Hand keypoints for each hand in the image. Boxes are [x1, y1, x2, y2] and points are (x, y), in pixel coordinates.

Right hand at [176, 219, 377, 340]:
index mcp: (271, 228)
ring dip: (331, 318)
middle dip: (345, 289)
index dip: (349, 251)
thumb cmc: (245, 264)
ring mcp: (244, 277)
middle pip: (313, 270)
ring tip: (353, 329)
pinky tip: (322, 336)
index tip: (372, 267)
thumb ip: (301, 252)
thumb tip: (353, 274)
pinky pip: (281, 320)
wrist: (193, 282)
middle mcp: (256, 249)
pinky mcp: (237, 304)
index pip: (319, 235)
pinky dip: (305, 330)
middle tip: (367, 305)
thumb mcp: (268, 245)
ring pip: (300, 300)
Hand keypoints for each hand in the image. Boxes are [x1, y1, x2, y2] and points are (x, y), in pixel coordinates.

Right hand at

..........

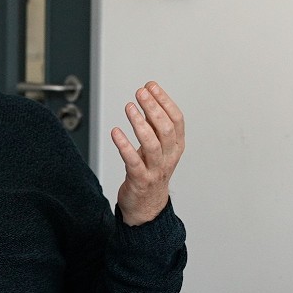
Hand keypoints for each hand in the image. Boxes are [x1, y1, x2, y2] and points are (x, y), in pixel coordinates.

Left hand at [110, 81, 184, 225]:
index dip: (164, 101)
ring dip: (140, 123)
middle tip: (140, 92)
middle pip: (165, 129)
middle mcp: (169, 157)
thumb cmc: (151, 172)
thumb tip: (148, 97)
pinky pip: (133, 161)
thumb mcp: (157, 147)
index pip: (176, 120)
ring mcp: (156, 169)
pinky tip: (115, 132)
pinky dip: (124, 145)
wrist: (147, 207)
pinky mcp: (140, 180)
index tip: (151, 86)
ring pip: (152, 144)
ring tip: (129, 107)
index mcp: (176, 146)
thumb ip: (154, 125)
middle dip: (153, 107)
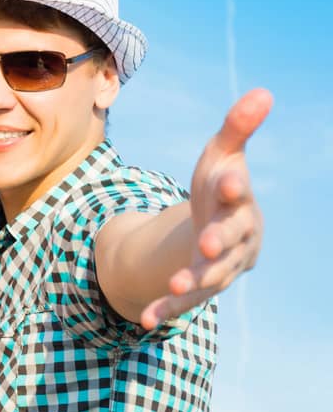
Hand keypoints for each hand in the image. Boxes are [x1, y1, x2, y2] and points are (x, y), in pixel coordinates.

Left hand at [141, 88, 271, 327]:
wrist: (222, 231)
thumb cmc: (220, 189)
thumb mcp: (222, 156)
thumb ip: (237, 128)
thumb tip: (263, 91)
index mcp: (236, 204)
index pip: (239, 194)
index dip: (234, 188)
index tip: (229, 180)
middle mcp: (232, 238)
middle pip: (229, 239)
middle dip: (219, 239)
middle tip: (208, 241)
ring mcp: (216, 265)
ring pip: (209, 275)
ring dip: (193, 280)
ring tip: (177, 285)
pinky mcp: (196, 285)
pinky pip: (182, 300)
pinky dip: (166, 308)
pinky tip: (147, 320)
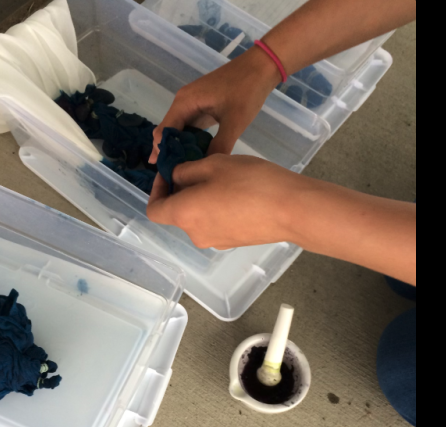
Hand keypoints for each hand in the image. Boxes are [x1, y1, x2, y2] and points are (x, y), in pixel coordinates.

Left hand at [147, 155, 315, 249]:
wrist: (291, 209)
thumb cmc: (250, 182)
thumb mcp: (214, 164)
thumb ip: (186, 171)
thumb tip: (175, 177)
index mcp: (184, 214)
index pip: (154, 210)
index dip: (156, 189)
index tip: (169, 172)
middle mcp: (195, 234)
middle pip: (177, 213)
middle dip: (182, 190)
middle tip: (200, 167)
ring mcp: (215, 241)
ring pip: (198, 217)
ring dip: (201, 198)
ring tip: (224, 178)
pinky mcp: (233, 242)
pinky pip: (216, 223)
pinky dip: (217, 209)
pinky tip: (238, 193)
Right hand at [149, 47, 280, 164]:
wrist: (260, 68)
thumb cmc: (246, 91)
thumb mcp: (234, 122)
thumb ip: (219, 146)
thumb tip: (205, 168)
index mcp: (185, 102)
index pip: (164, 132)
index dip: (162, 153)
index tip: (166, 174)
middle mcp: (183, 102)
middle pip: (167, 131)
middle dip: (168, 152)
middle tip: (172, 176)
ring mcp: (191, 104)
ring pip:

..........

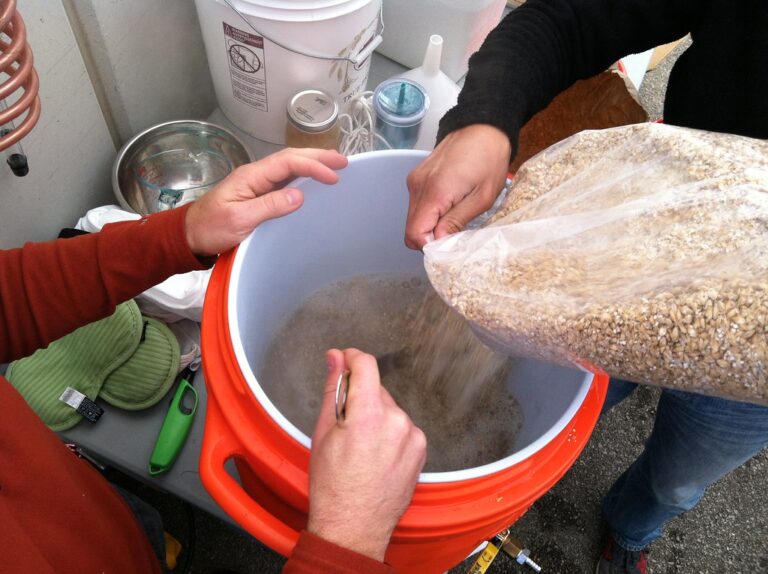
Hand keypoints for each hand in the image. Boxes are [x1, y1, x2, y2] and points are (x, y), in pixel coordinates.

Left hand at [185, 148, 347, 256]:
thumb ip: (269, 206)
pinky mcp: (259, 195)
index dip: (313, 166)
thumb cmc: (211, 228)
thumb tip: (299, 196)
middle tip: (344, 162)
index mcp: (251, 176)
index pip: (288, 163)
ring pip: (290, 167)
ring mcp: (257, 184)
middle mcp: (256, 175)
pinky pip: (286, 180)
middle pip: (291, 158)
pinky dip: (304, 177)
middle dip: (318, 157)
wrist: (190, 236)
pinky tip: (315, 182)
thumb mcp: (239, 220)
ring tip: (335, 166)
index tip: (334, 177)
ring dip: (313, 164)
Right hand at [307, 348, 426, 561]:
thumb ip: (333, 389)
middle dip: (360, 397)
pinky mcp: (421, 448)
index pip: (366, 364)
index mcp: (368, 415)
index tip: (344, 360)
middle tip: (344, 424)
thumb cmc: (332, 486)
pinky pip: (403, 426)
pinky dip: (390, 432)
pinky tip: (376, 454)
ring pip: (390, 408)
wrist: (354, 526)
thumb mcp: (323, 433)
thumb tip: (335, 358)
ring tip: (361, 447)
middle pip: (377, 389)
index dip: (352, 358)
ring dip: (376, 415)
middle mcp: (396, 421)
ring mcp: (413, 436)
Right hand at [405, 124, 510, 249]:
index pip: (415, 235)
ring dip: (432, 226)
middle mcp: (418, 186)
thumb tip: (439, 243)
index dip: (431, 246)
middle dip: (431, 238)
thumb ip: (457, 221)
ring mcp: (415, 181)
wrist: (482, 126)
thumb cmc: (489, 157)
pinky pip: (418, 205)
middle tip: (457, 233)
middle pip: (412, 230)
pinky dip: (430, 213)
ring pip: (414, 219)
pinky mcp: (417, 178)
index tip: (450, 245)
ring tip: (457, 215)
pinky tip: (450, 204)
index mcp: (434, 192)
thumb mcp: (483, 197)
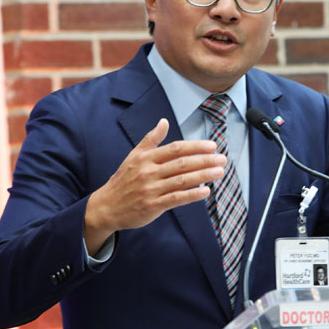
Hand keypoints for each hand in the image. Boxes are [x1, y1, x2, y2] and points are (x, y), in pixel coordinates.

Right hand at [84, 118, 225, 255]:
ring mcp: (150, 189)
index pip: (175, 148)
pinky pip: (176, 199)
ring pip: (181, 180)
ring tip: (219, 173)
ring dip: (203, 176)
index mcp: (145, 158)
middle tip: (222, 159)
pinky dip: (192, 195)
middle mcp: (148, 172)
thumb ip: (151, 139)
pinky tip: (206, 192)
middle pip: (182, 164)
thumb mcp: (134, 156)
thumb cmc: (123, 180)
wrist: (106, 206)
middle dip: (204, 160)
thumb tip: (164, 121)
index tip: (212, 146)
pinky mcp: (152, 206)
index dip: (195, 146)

..........

* **WORK TASK**: In the data above, take the line with "wrist: (354, 526)", the line with "index dip: (195, 146)", and every line between, and set them down exactly without pictures.

* **WRITTEN SOLUTION**:
wrist: (354, 526)
thumb mcp: (323, 433)
thumb tip: (335, 358)
ring tip: (361, 447)
middle pip: (377, 389)
index dip: (352, 358)
ring dip: (376, 415)
middle mcp: (396, 421)
ring mcp: (413, 436)
Right hand at [405, 124, 510, 249]:
index pip: (415, 235)
ring dip: (432, 226)
middle mcp: (418, 186)
thumb tip: (439, 243)
index dip: (431, 246)
middle dip: (431, 238)
thumb ip: (457, 221)
ring mcp: (415, 181)
wrist: (482, 126)
thumb cmc: (489, 157)
pinky pip: (418, 205)
middle tip: (457, 233)
middle pip: (412, 230)
pinky dip: (430, 213)
ring pip: (414, 219)
pinky mcp: (417, 178)
index tip: (450, 245)
ring tip: (457, 215)
pinky tip: (450, 204)
index mcp: (434, 192)
thumb mcp: (483, 197)
Hand keypoints for each hand in the image. Boxes are [x1, y1, x2, y2] and points are (x, y), in pixel coordinates.

Right hand at [84, 118, 225, 255]:
ring mcp: (150, 189)
index pip: (175, 148)
pinky pip: (176, 199)
ring pip: (181, 180)
ring tip: (219, 173)
ring dip: (203, 176)
index mcp: (145, 158)
middle tip: (222, 159)
pinky dip: (192, 195)
middle mcp: (148, 172)
thumb ip: (151, 139)
pinky tip: (206, 192)
middle pip: (182, 164)
thumb mcp: (134, 156)
thumb cmc: (123, 180)
wrist: (106, 206)
middle dip: (204, 160)
thumb tip: (164, 121)
index tip: (212, 146)
pinky mcp: (152, 206)
index dip: (195, 146)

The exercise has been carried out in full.